Indonesia.go.id - Kearifan Masyarakat Toraja dan Mbojo Merawat Air

Kearifan Masyarakat Toraja dan Mbojo Merawat Air

  • Administrator
  • Minggu, 16 Juni 2024 | 13:29 WIB
BUDAYA
  Kuang, sumur kecil di tengah sawah yang sudah digunakan turun temurun di lahan pertanian Tanah Toraja. IST
Masyarakat di Nusantara memiliki beragam cara dalam menjaga dan mengelola air secara adil dan lestari untuk kehidupan.

Masyarakat di Nusantara memiliki beragam cara dalam menjaga dan mengelola air secara adil dan lestari untuk kehidupan. Pola dan tradisi tersebut menciptakan banyak kearifan lokal dan dipertahankan secara turun temurun hingga sekarang. Hal itu terjadi lantaran kearifan lokal dalam mengelola dan melestarikan air memberi banyak manfaat tidak hanya bagi masyarakat itu sendiri, melainkan juga untuk peningkatan hasil pertanian dan peternakan.

Penduduk Toraja pun menyimpan kisah kearifan lokal yang masih berkembang meski dalam jumlah terbatas. Toraja merupakan salah satu suku asli di Sulawesi Selatan (Sulsel). Menurut Hetty Nooy-Palm dalam Introduction to Sa'dan People to Their Country, kata toraja pertama kali disematkan oleh kolonial pada tahun 1909. Dalam bahasa Bugis, toraja atau to riaja artinya adalah orang-orang yang bertempat tinggal di negeri atas.

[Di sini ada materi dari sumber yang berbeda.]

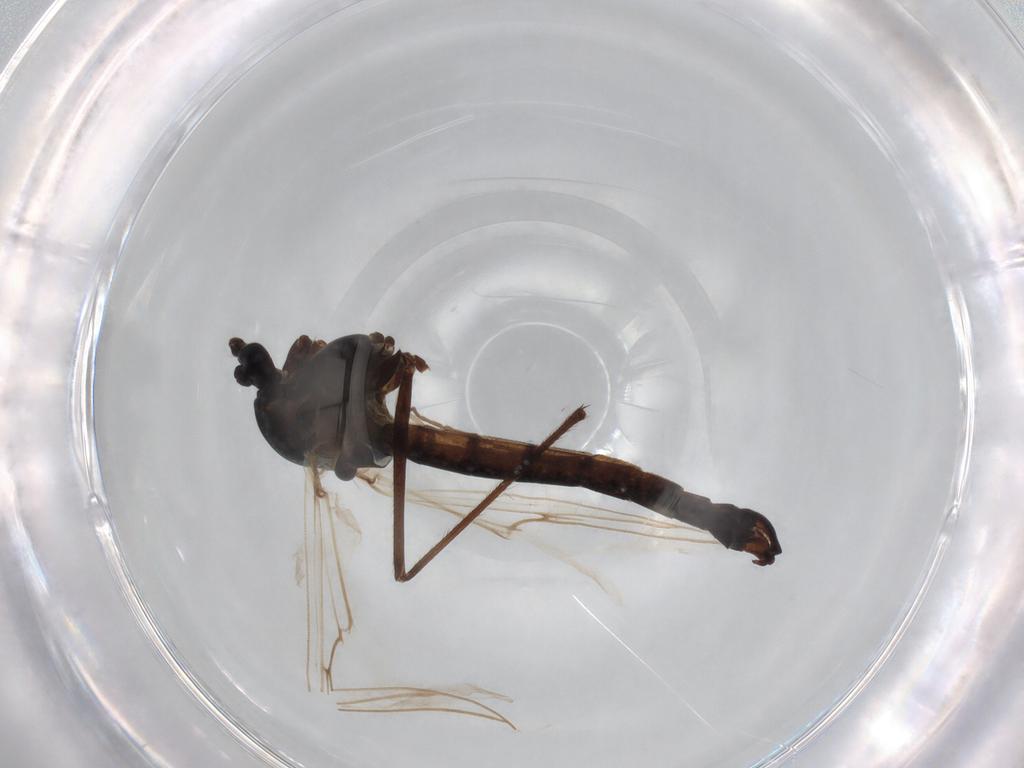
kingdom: Animalia
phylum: Arthropoda
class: Insecta
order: Diptera
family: Chironomidae
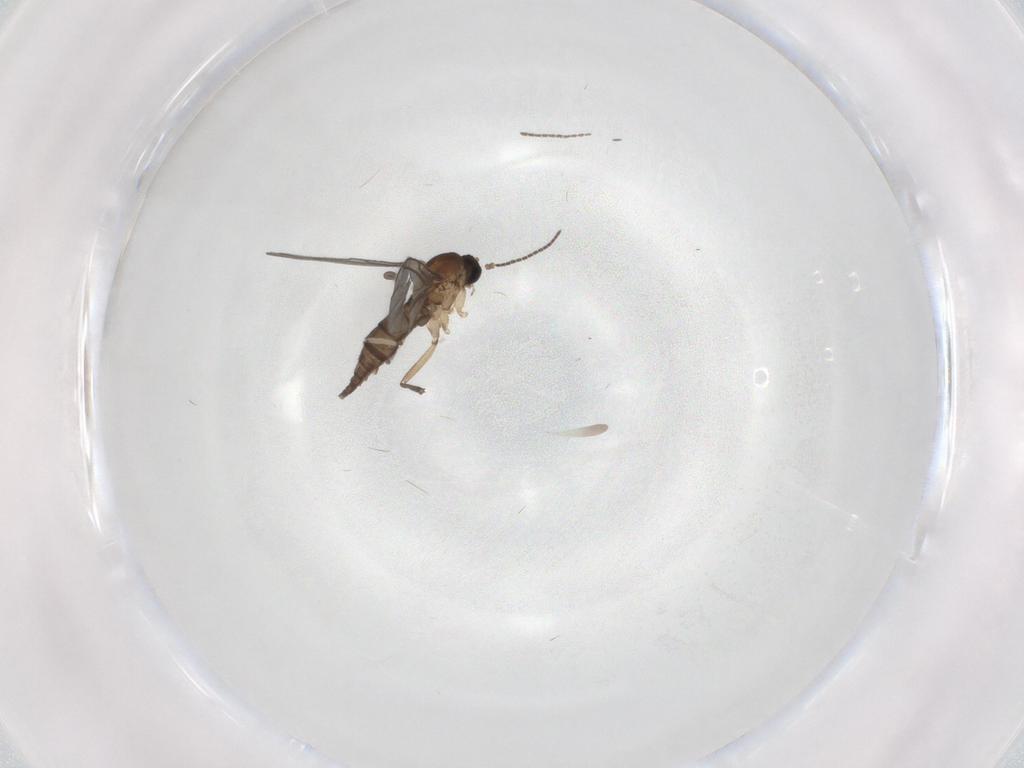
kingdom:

Hal itu setidaknya sejalan dengan informasi di portal resmi milik Pemerintah Provinsi Sulsel bahwa suku Toraja tinggal di pegunungan bagian utara dengan populasi sekitar satu juta jiwa. Mereka juga tersebar di Kabupaten Tana Toraja, Toraja Utara, dan Mamasa. Pada awalnya penduduk Toraja adalah imigran dari pesisir Teluk Tonkin di sekitar Laut Tiongkok Selatan berbatasan dengan Vietnam.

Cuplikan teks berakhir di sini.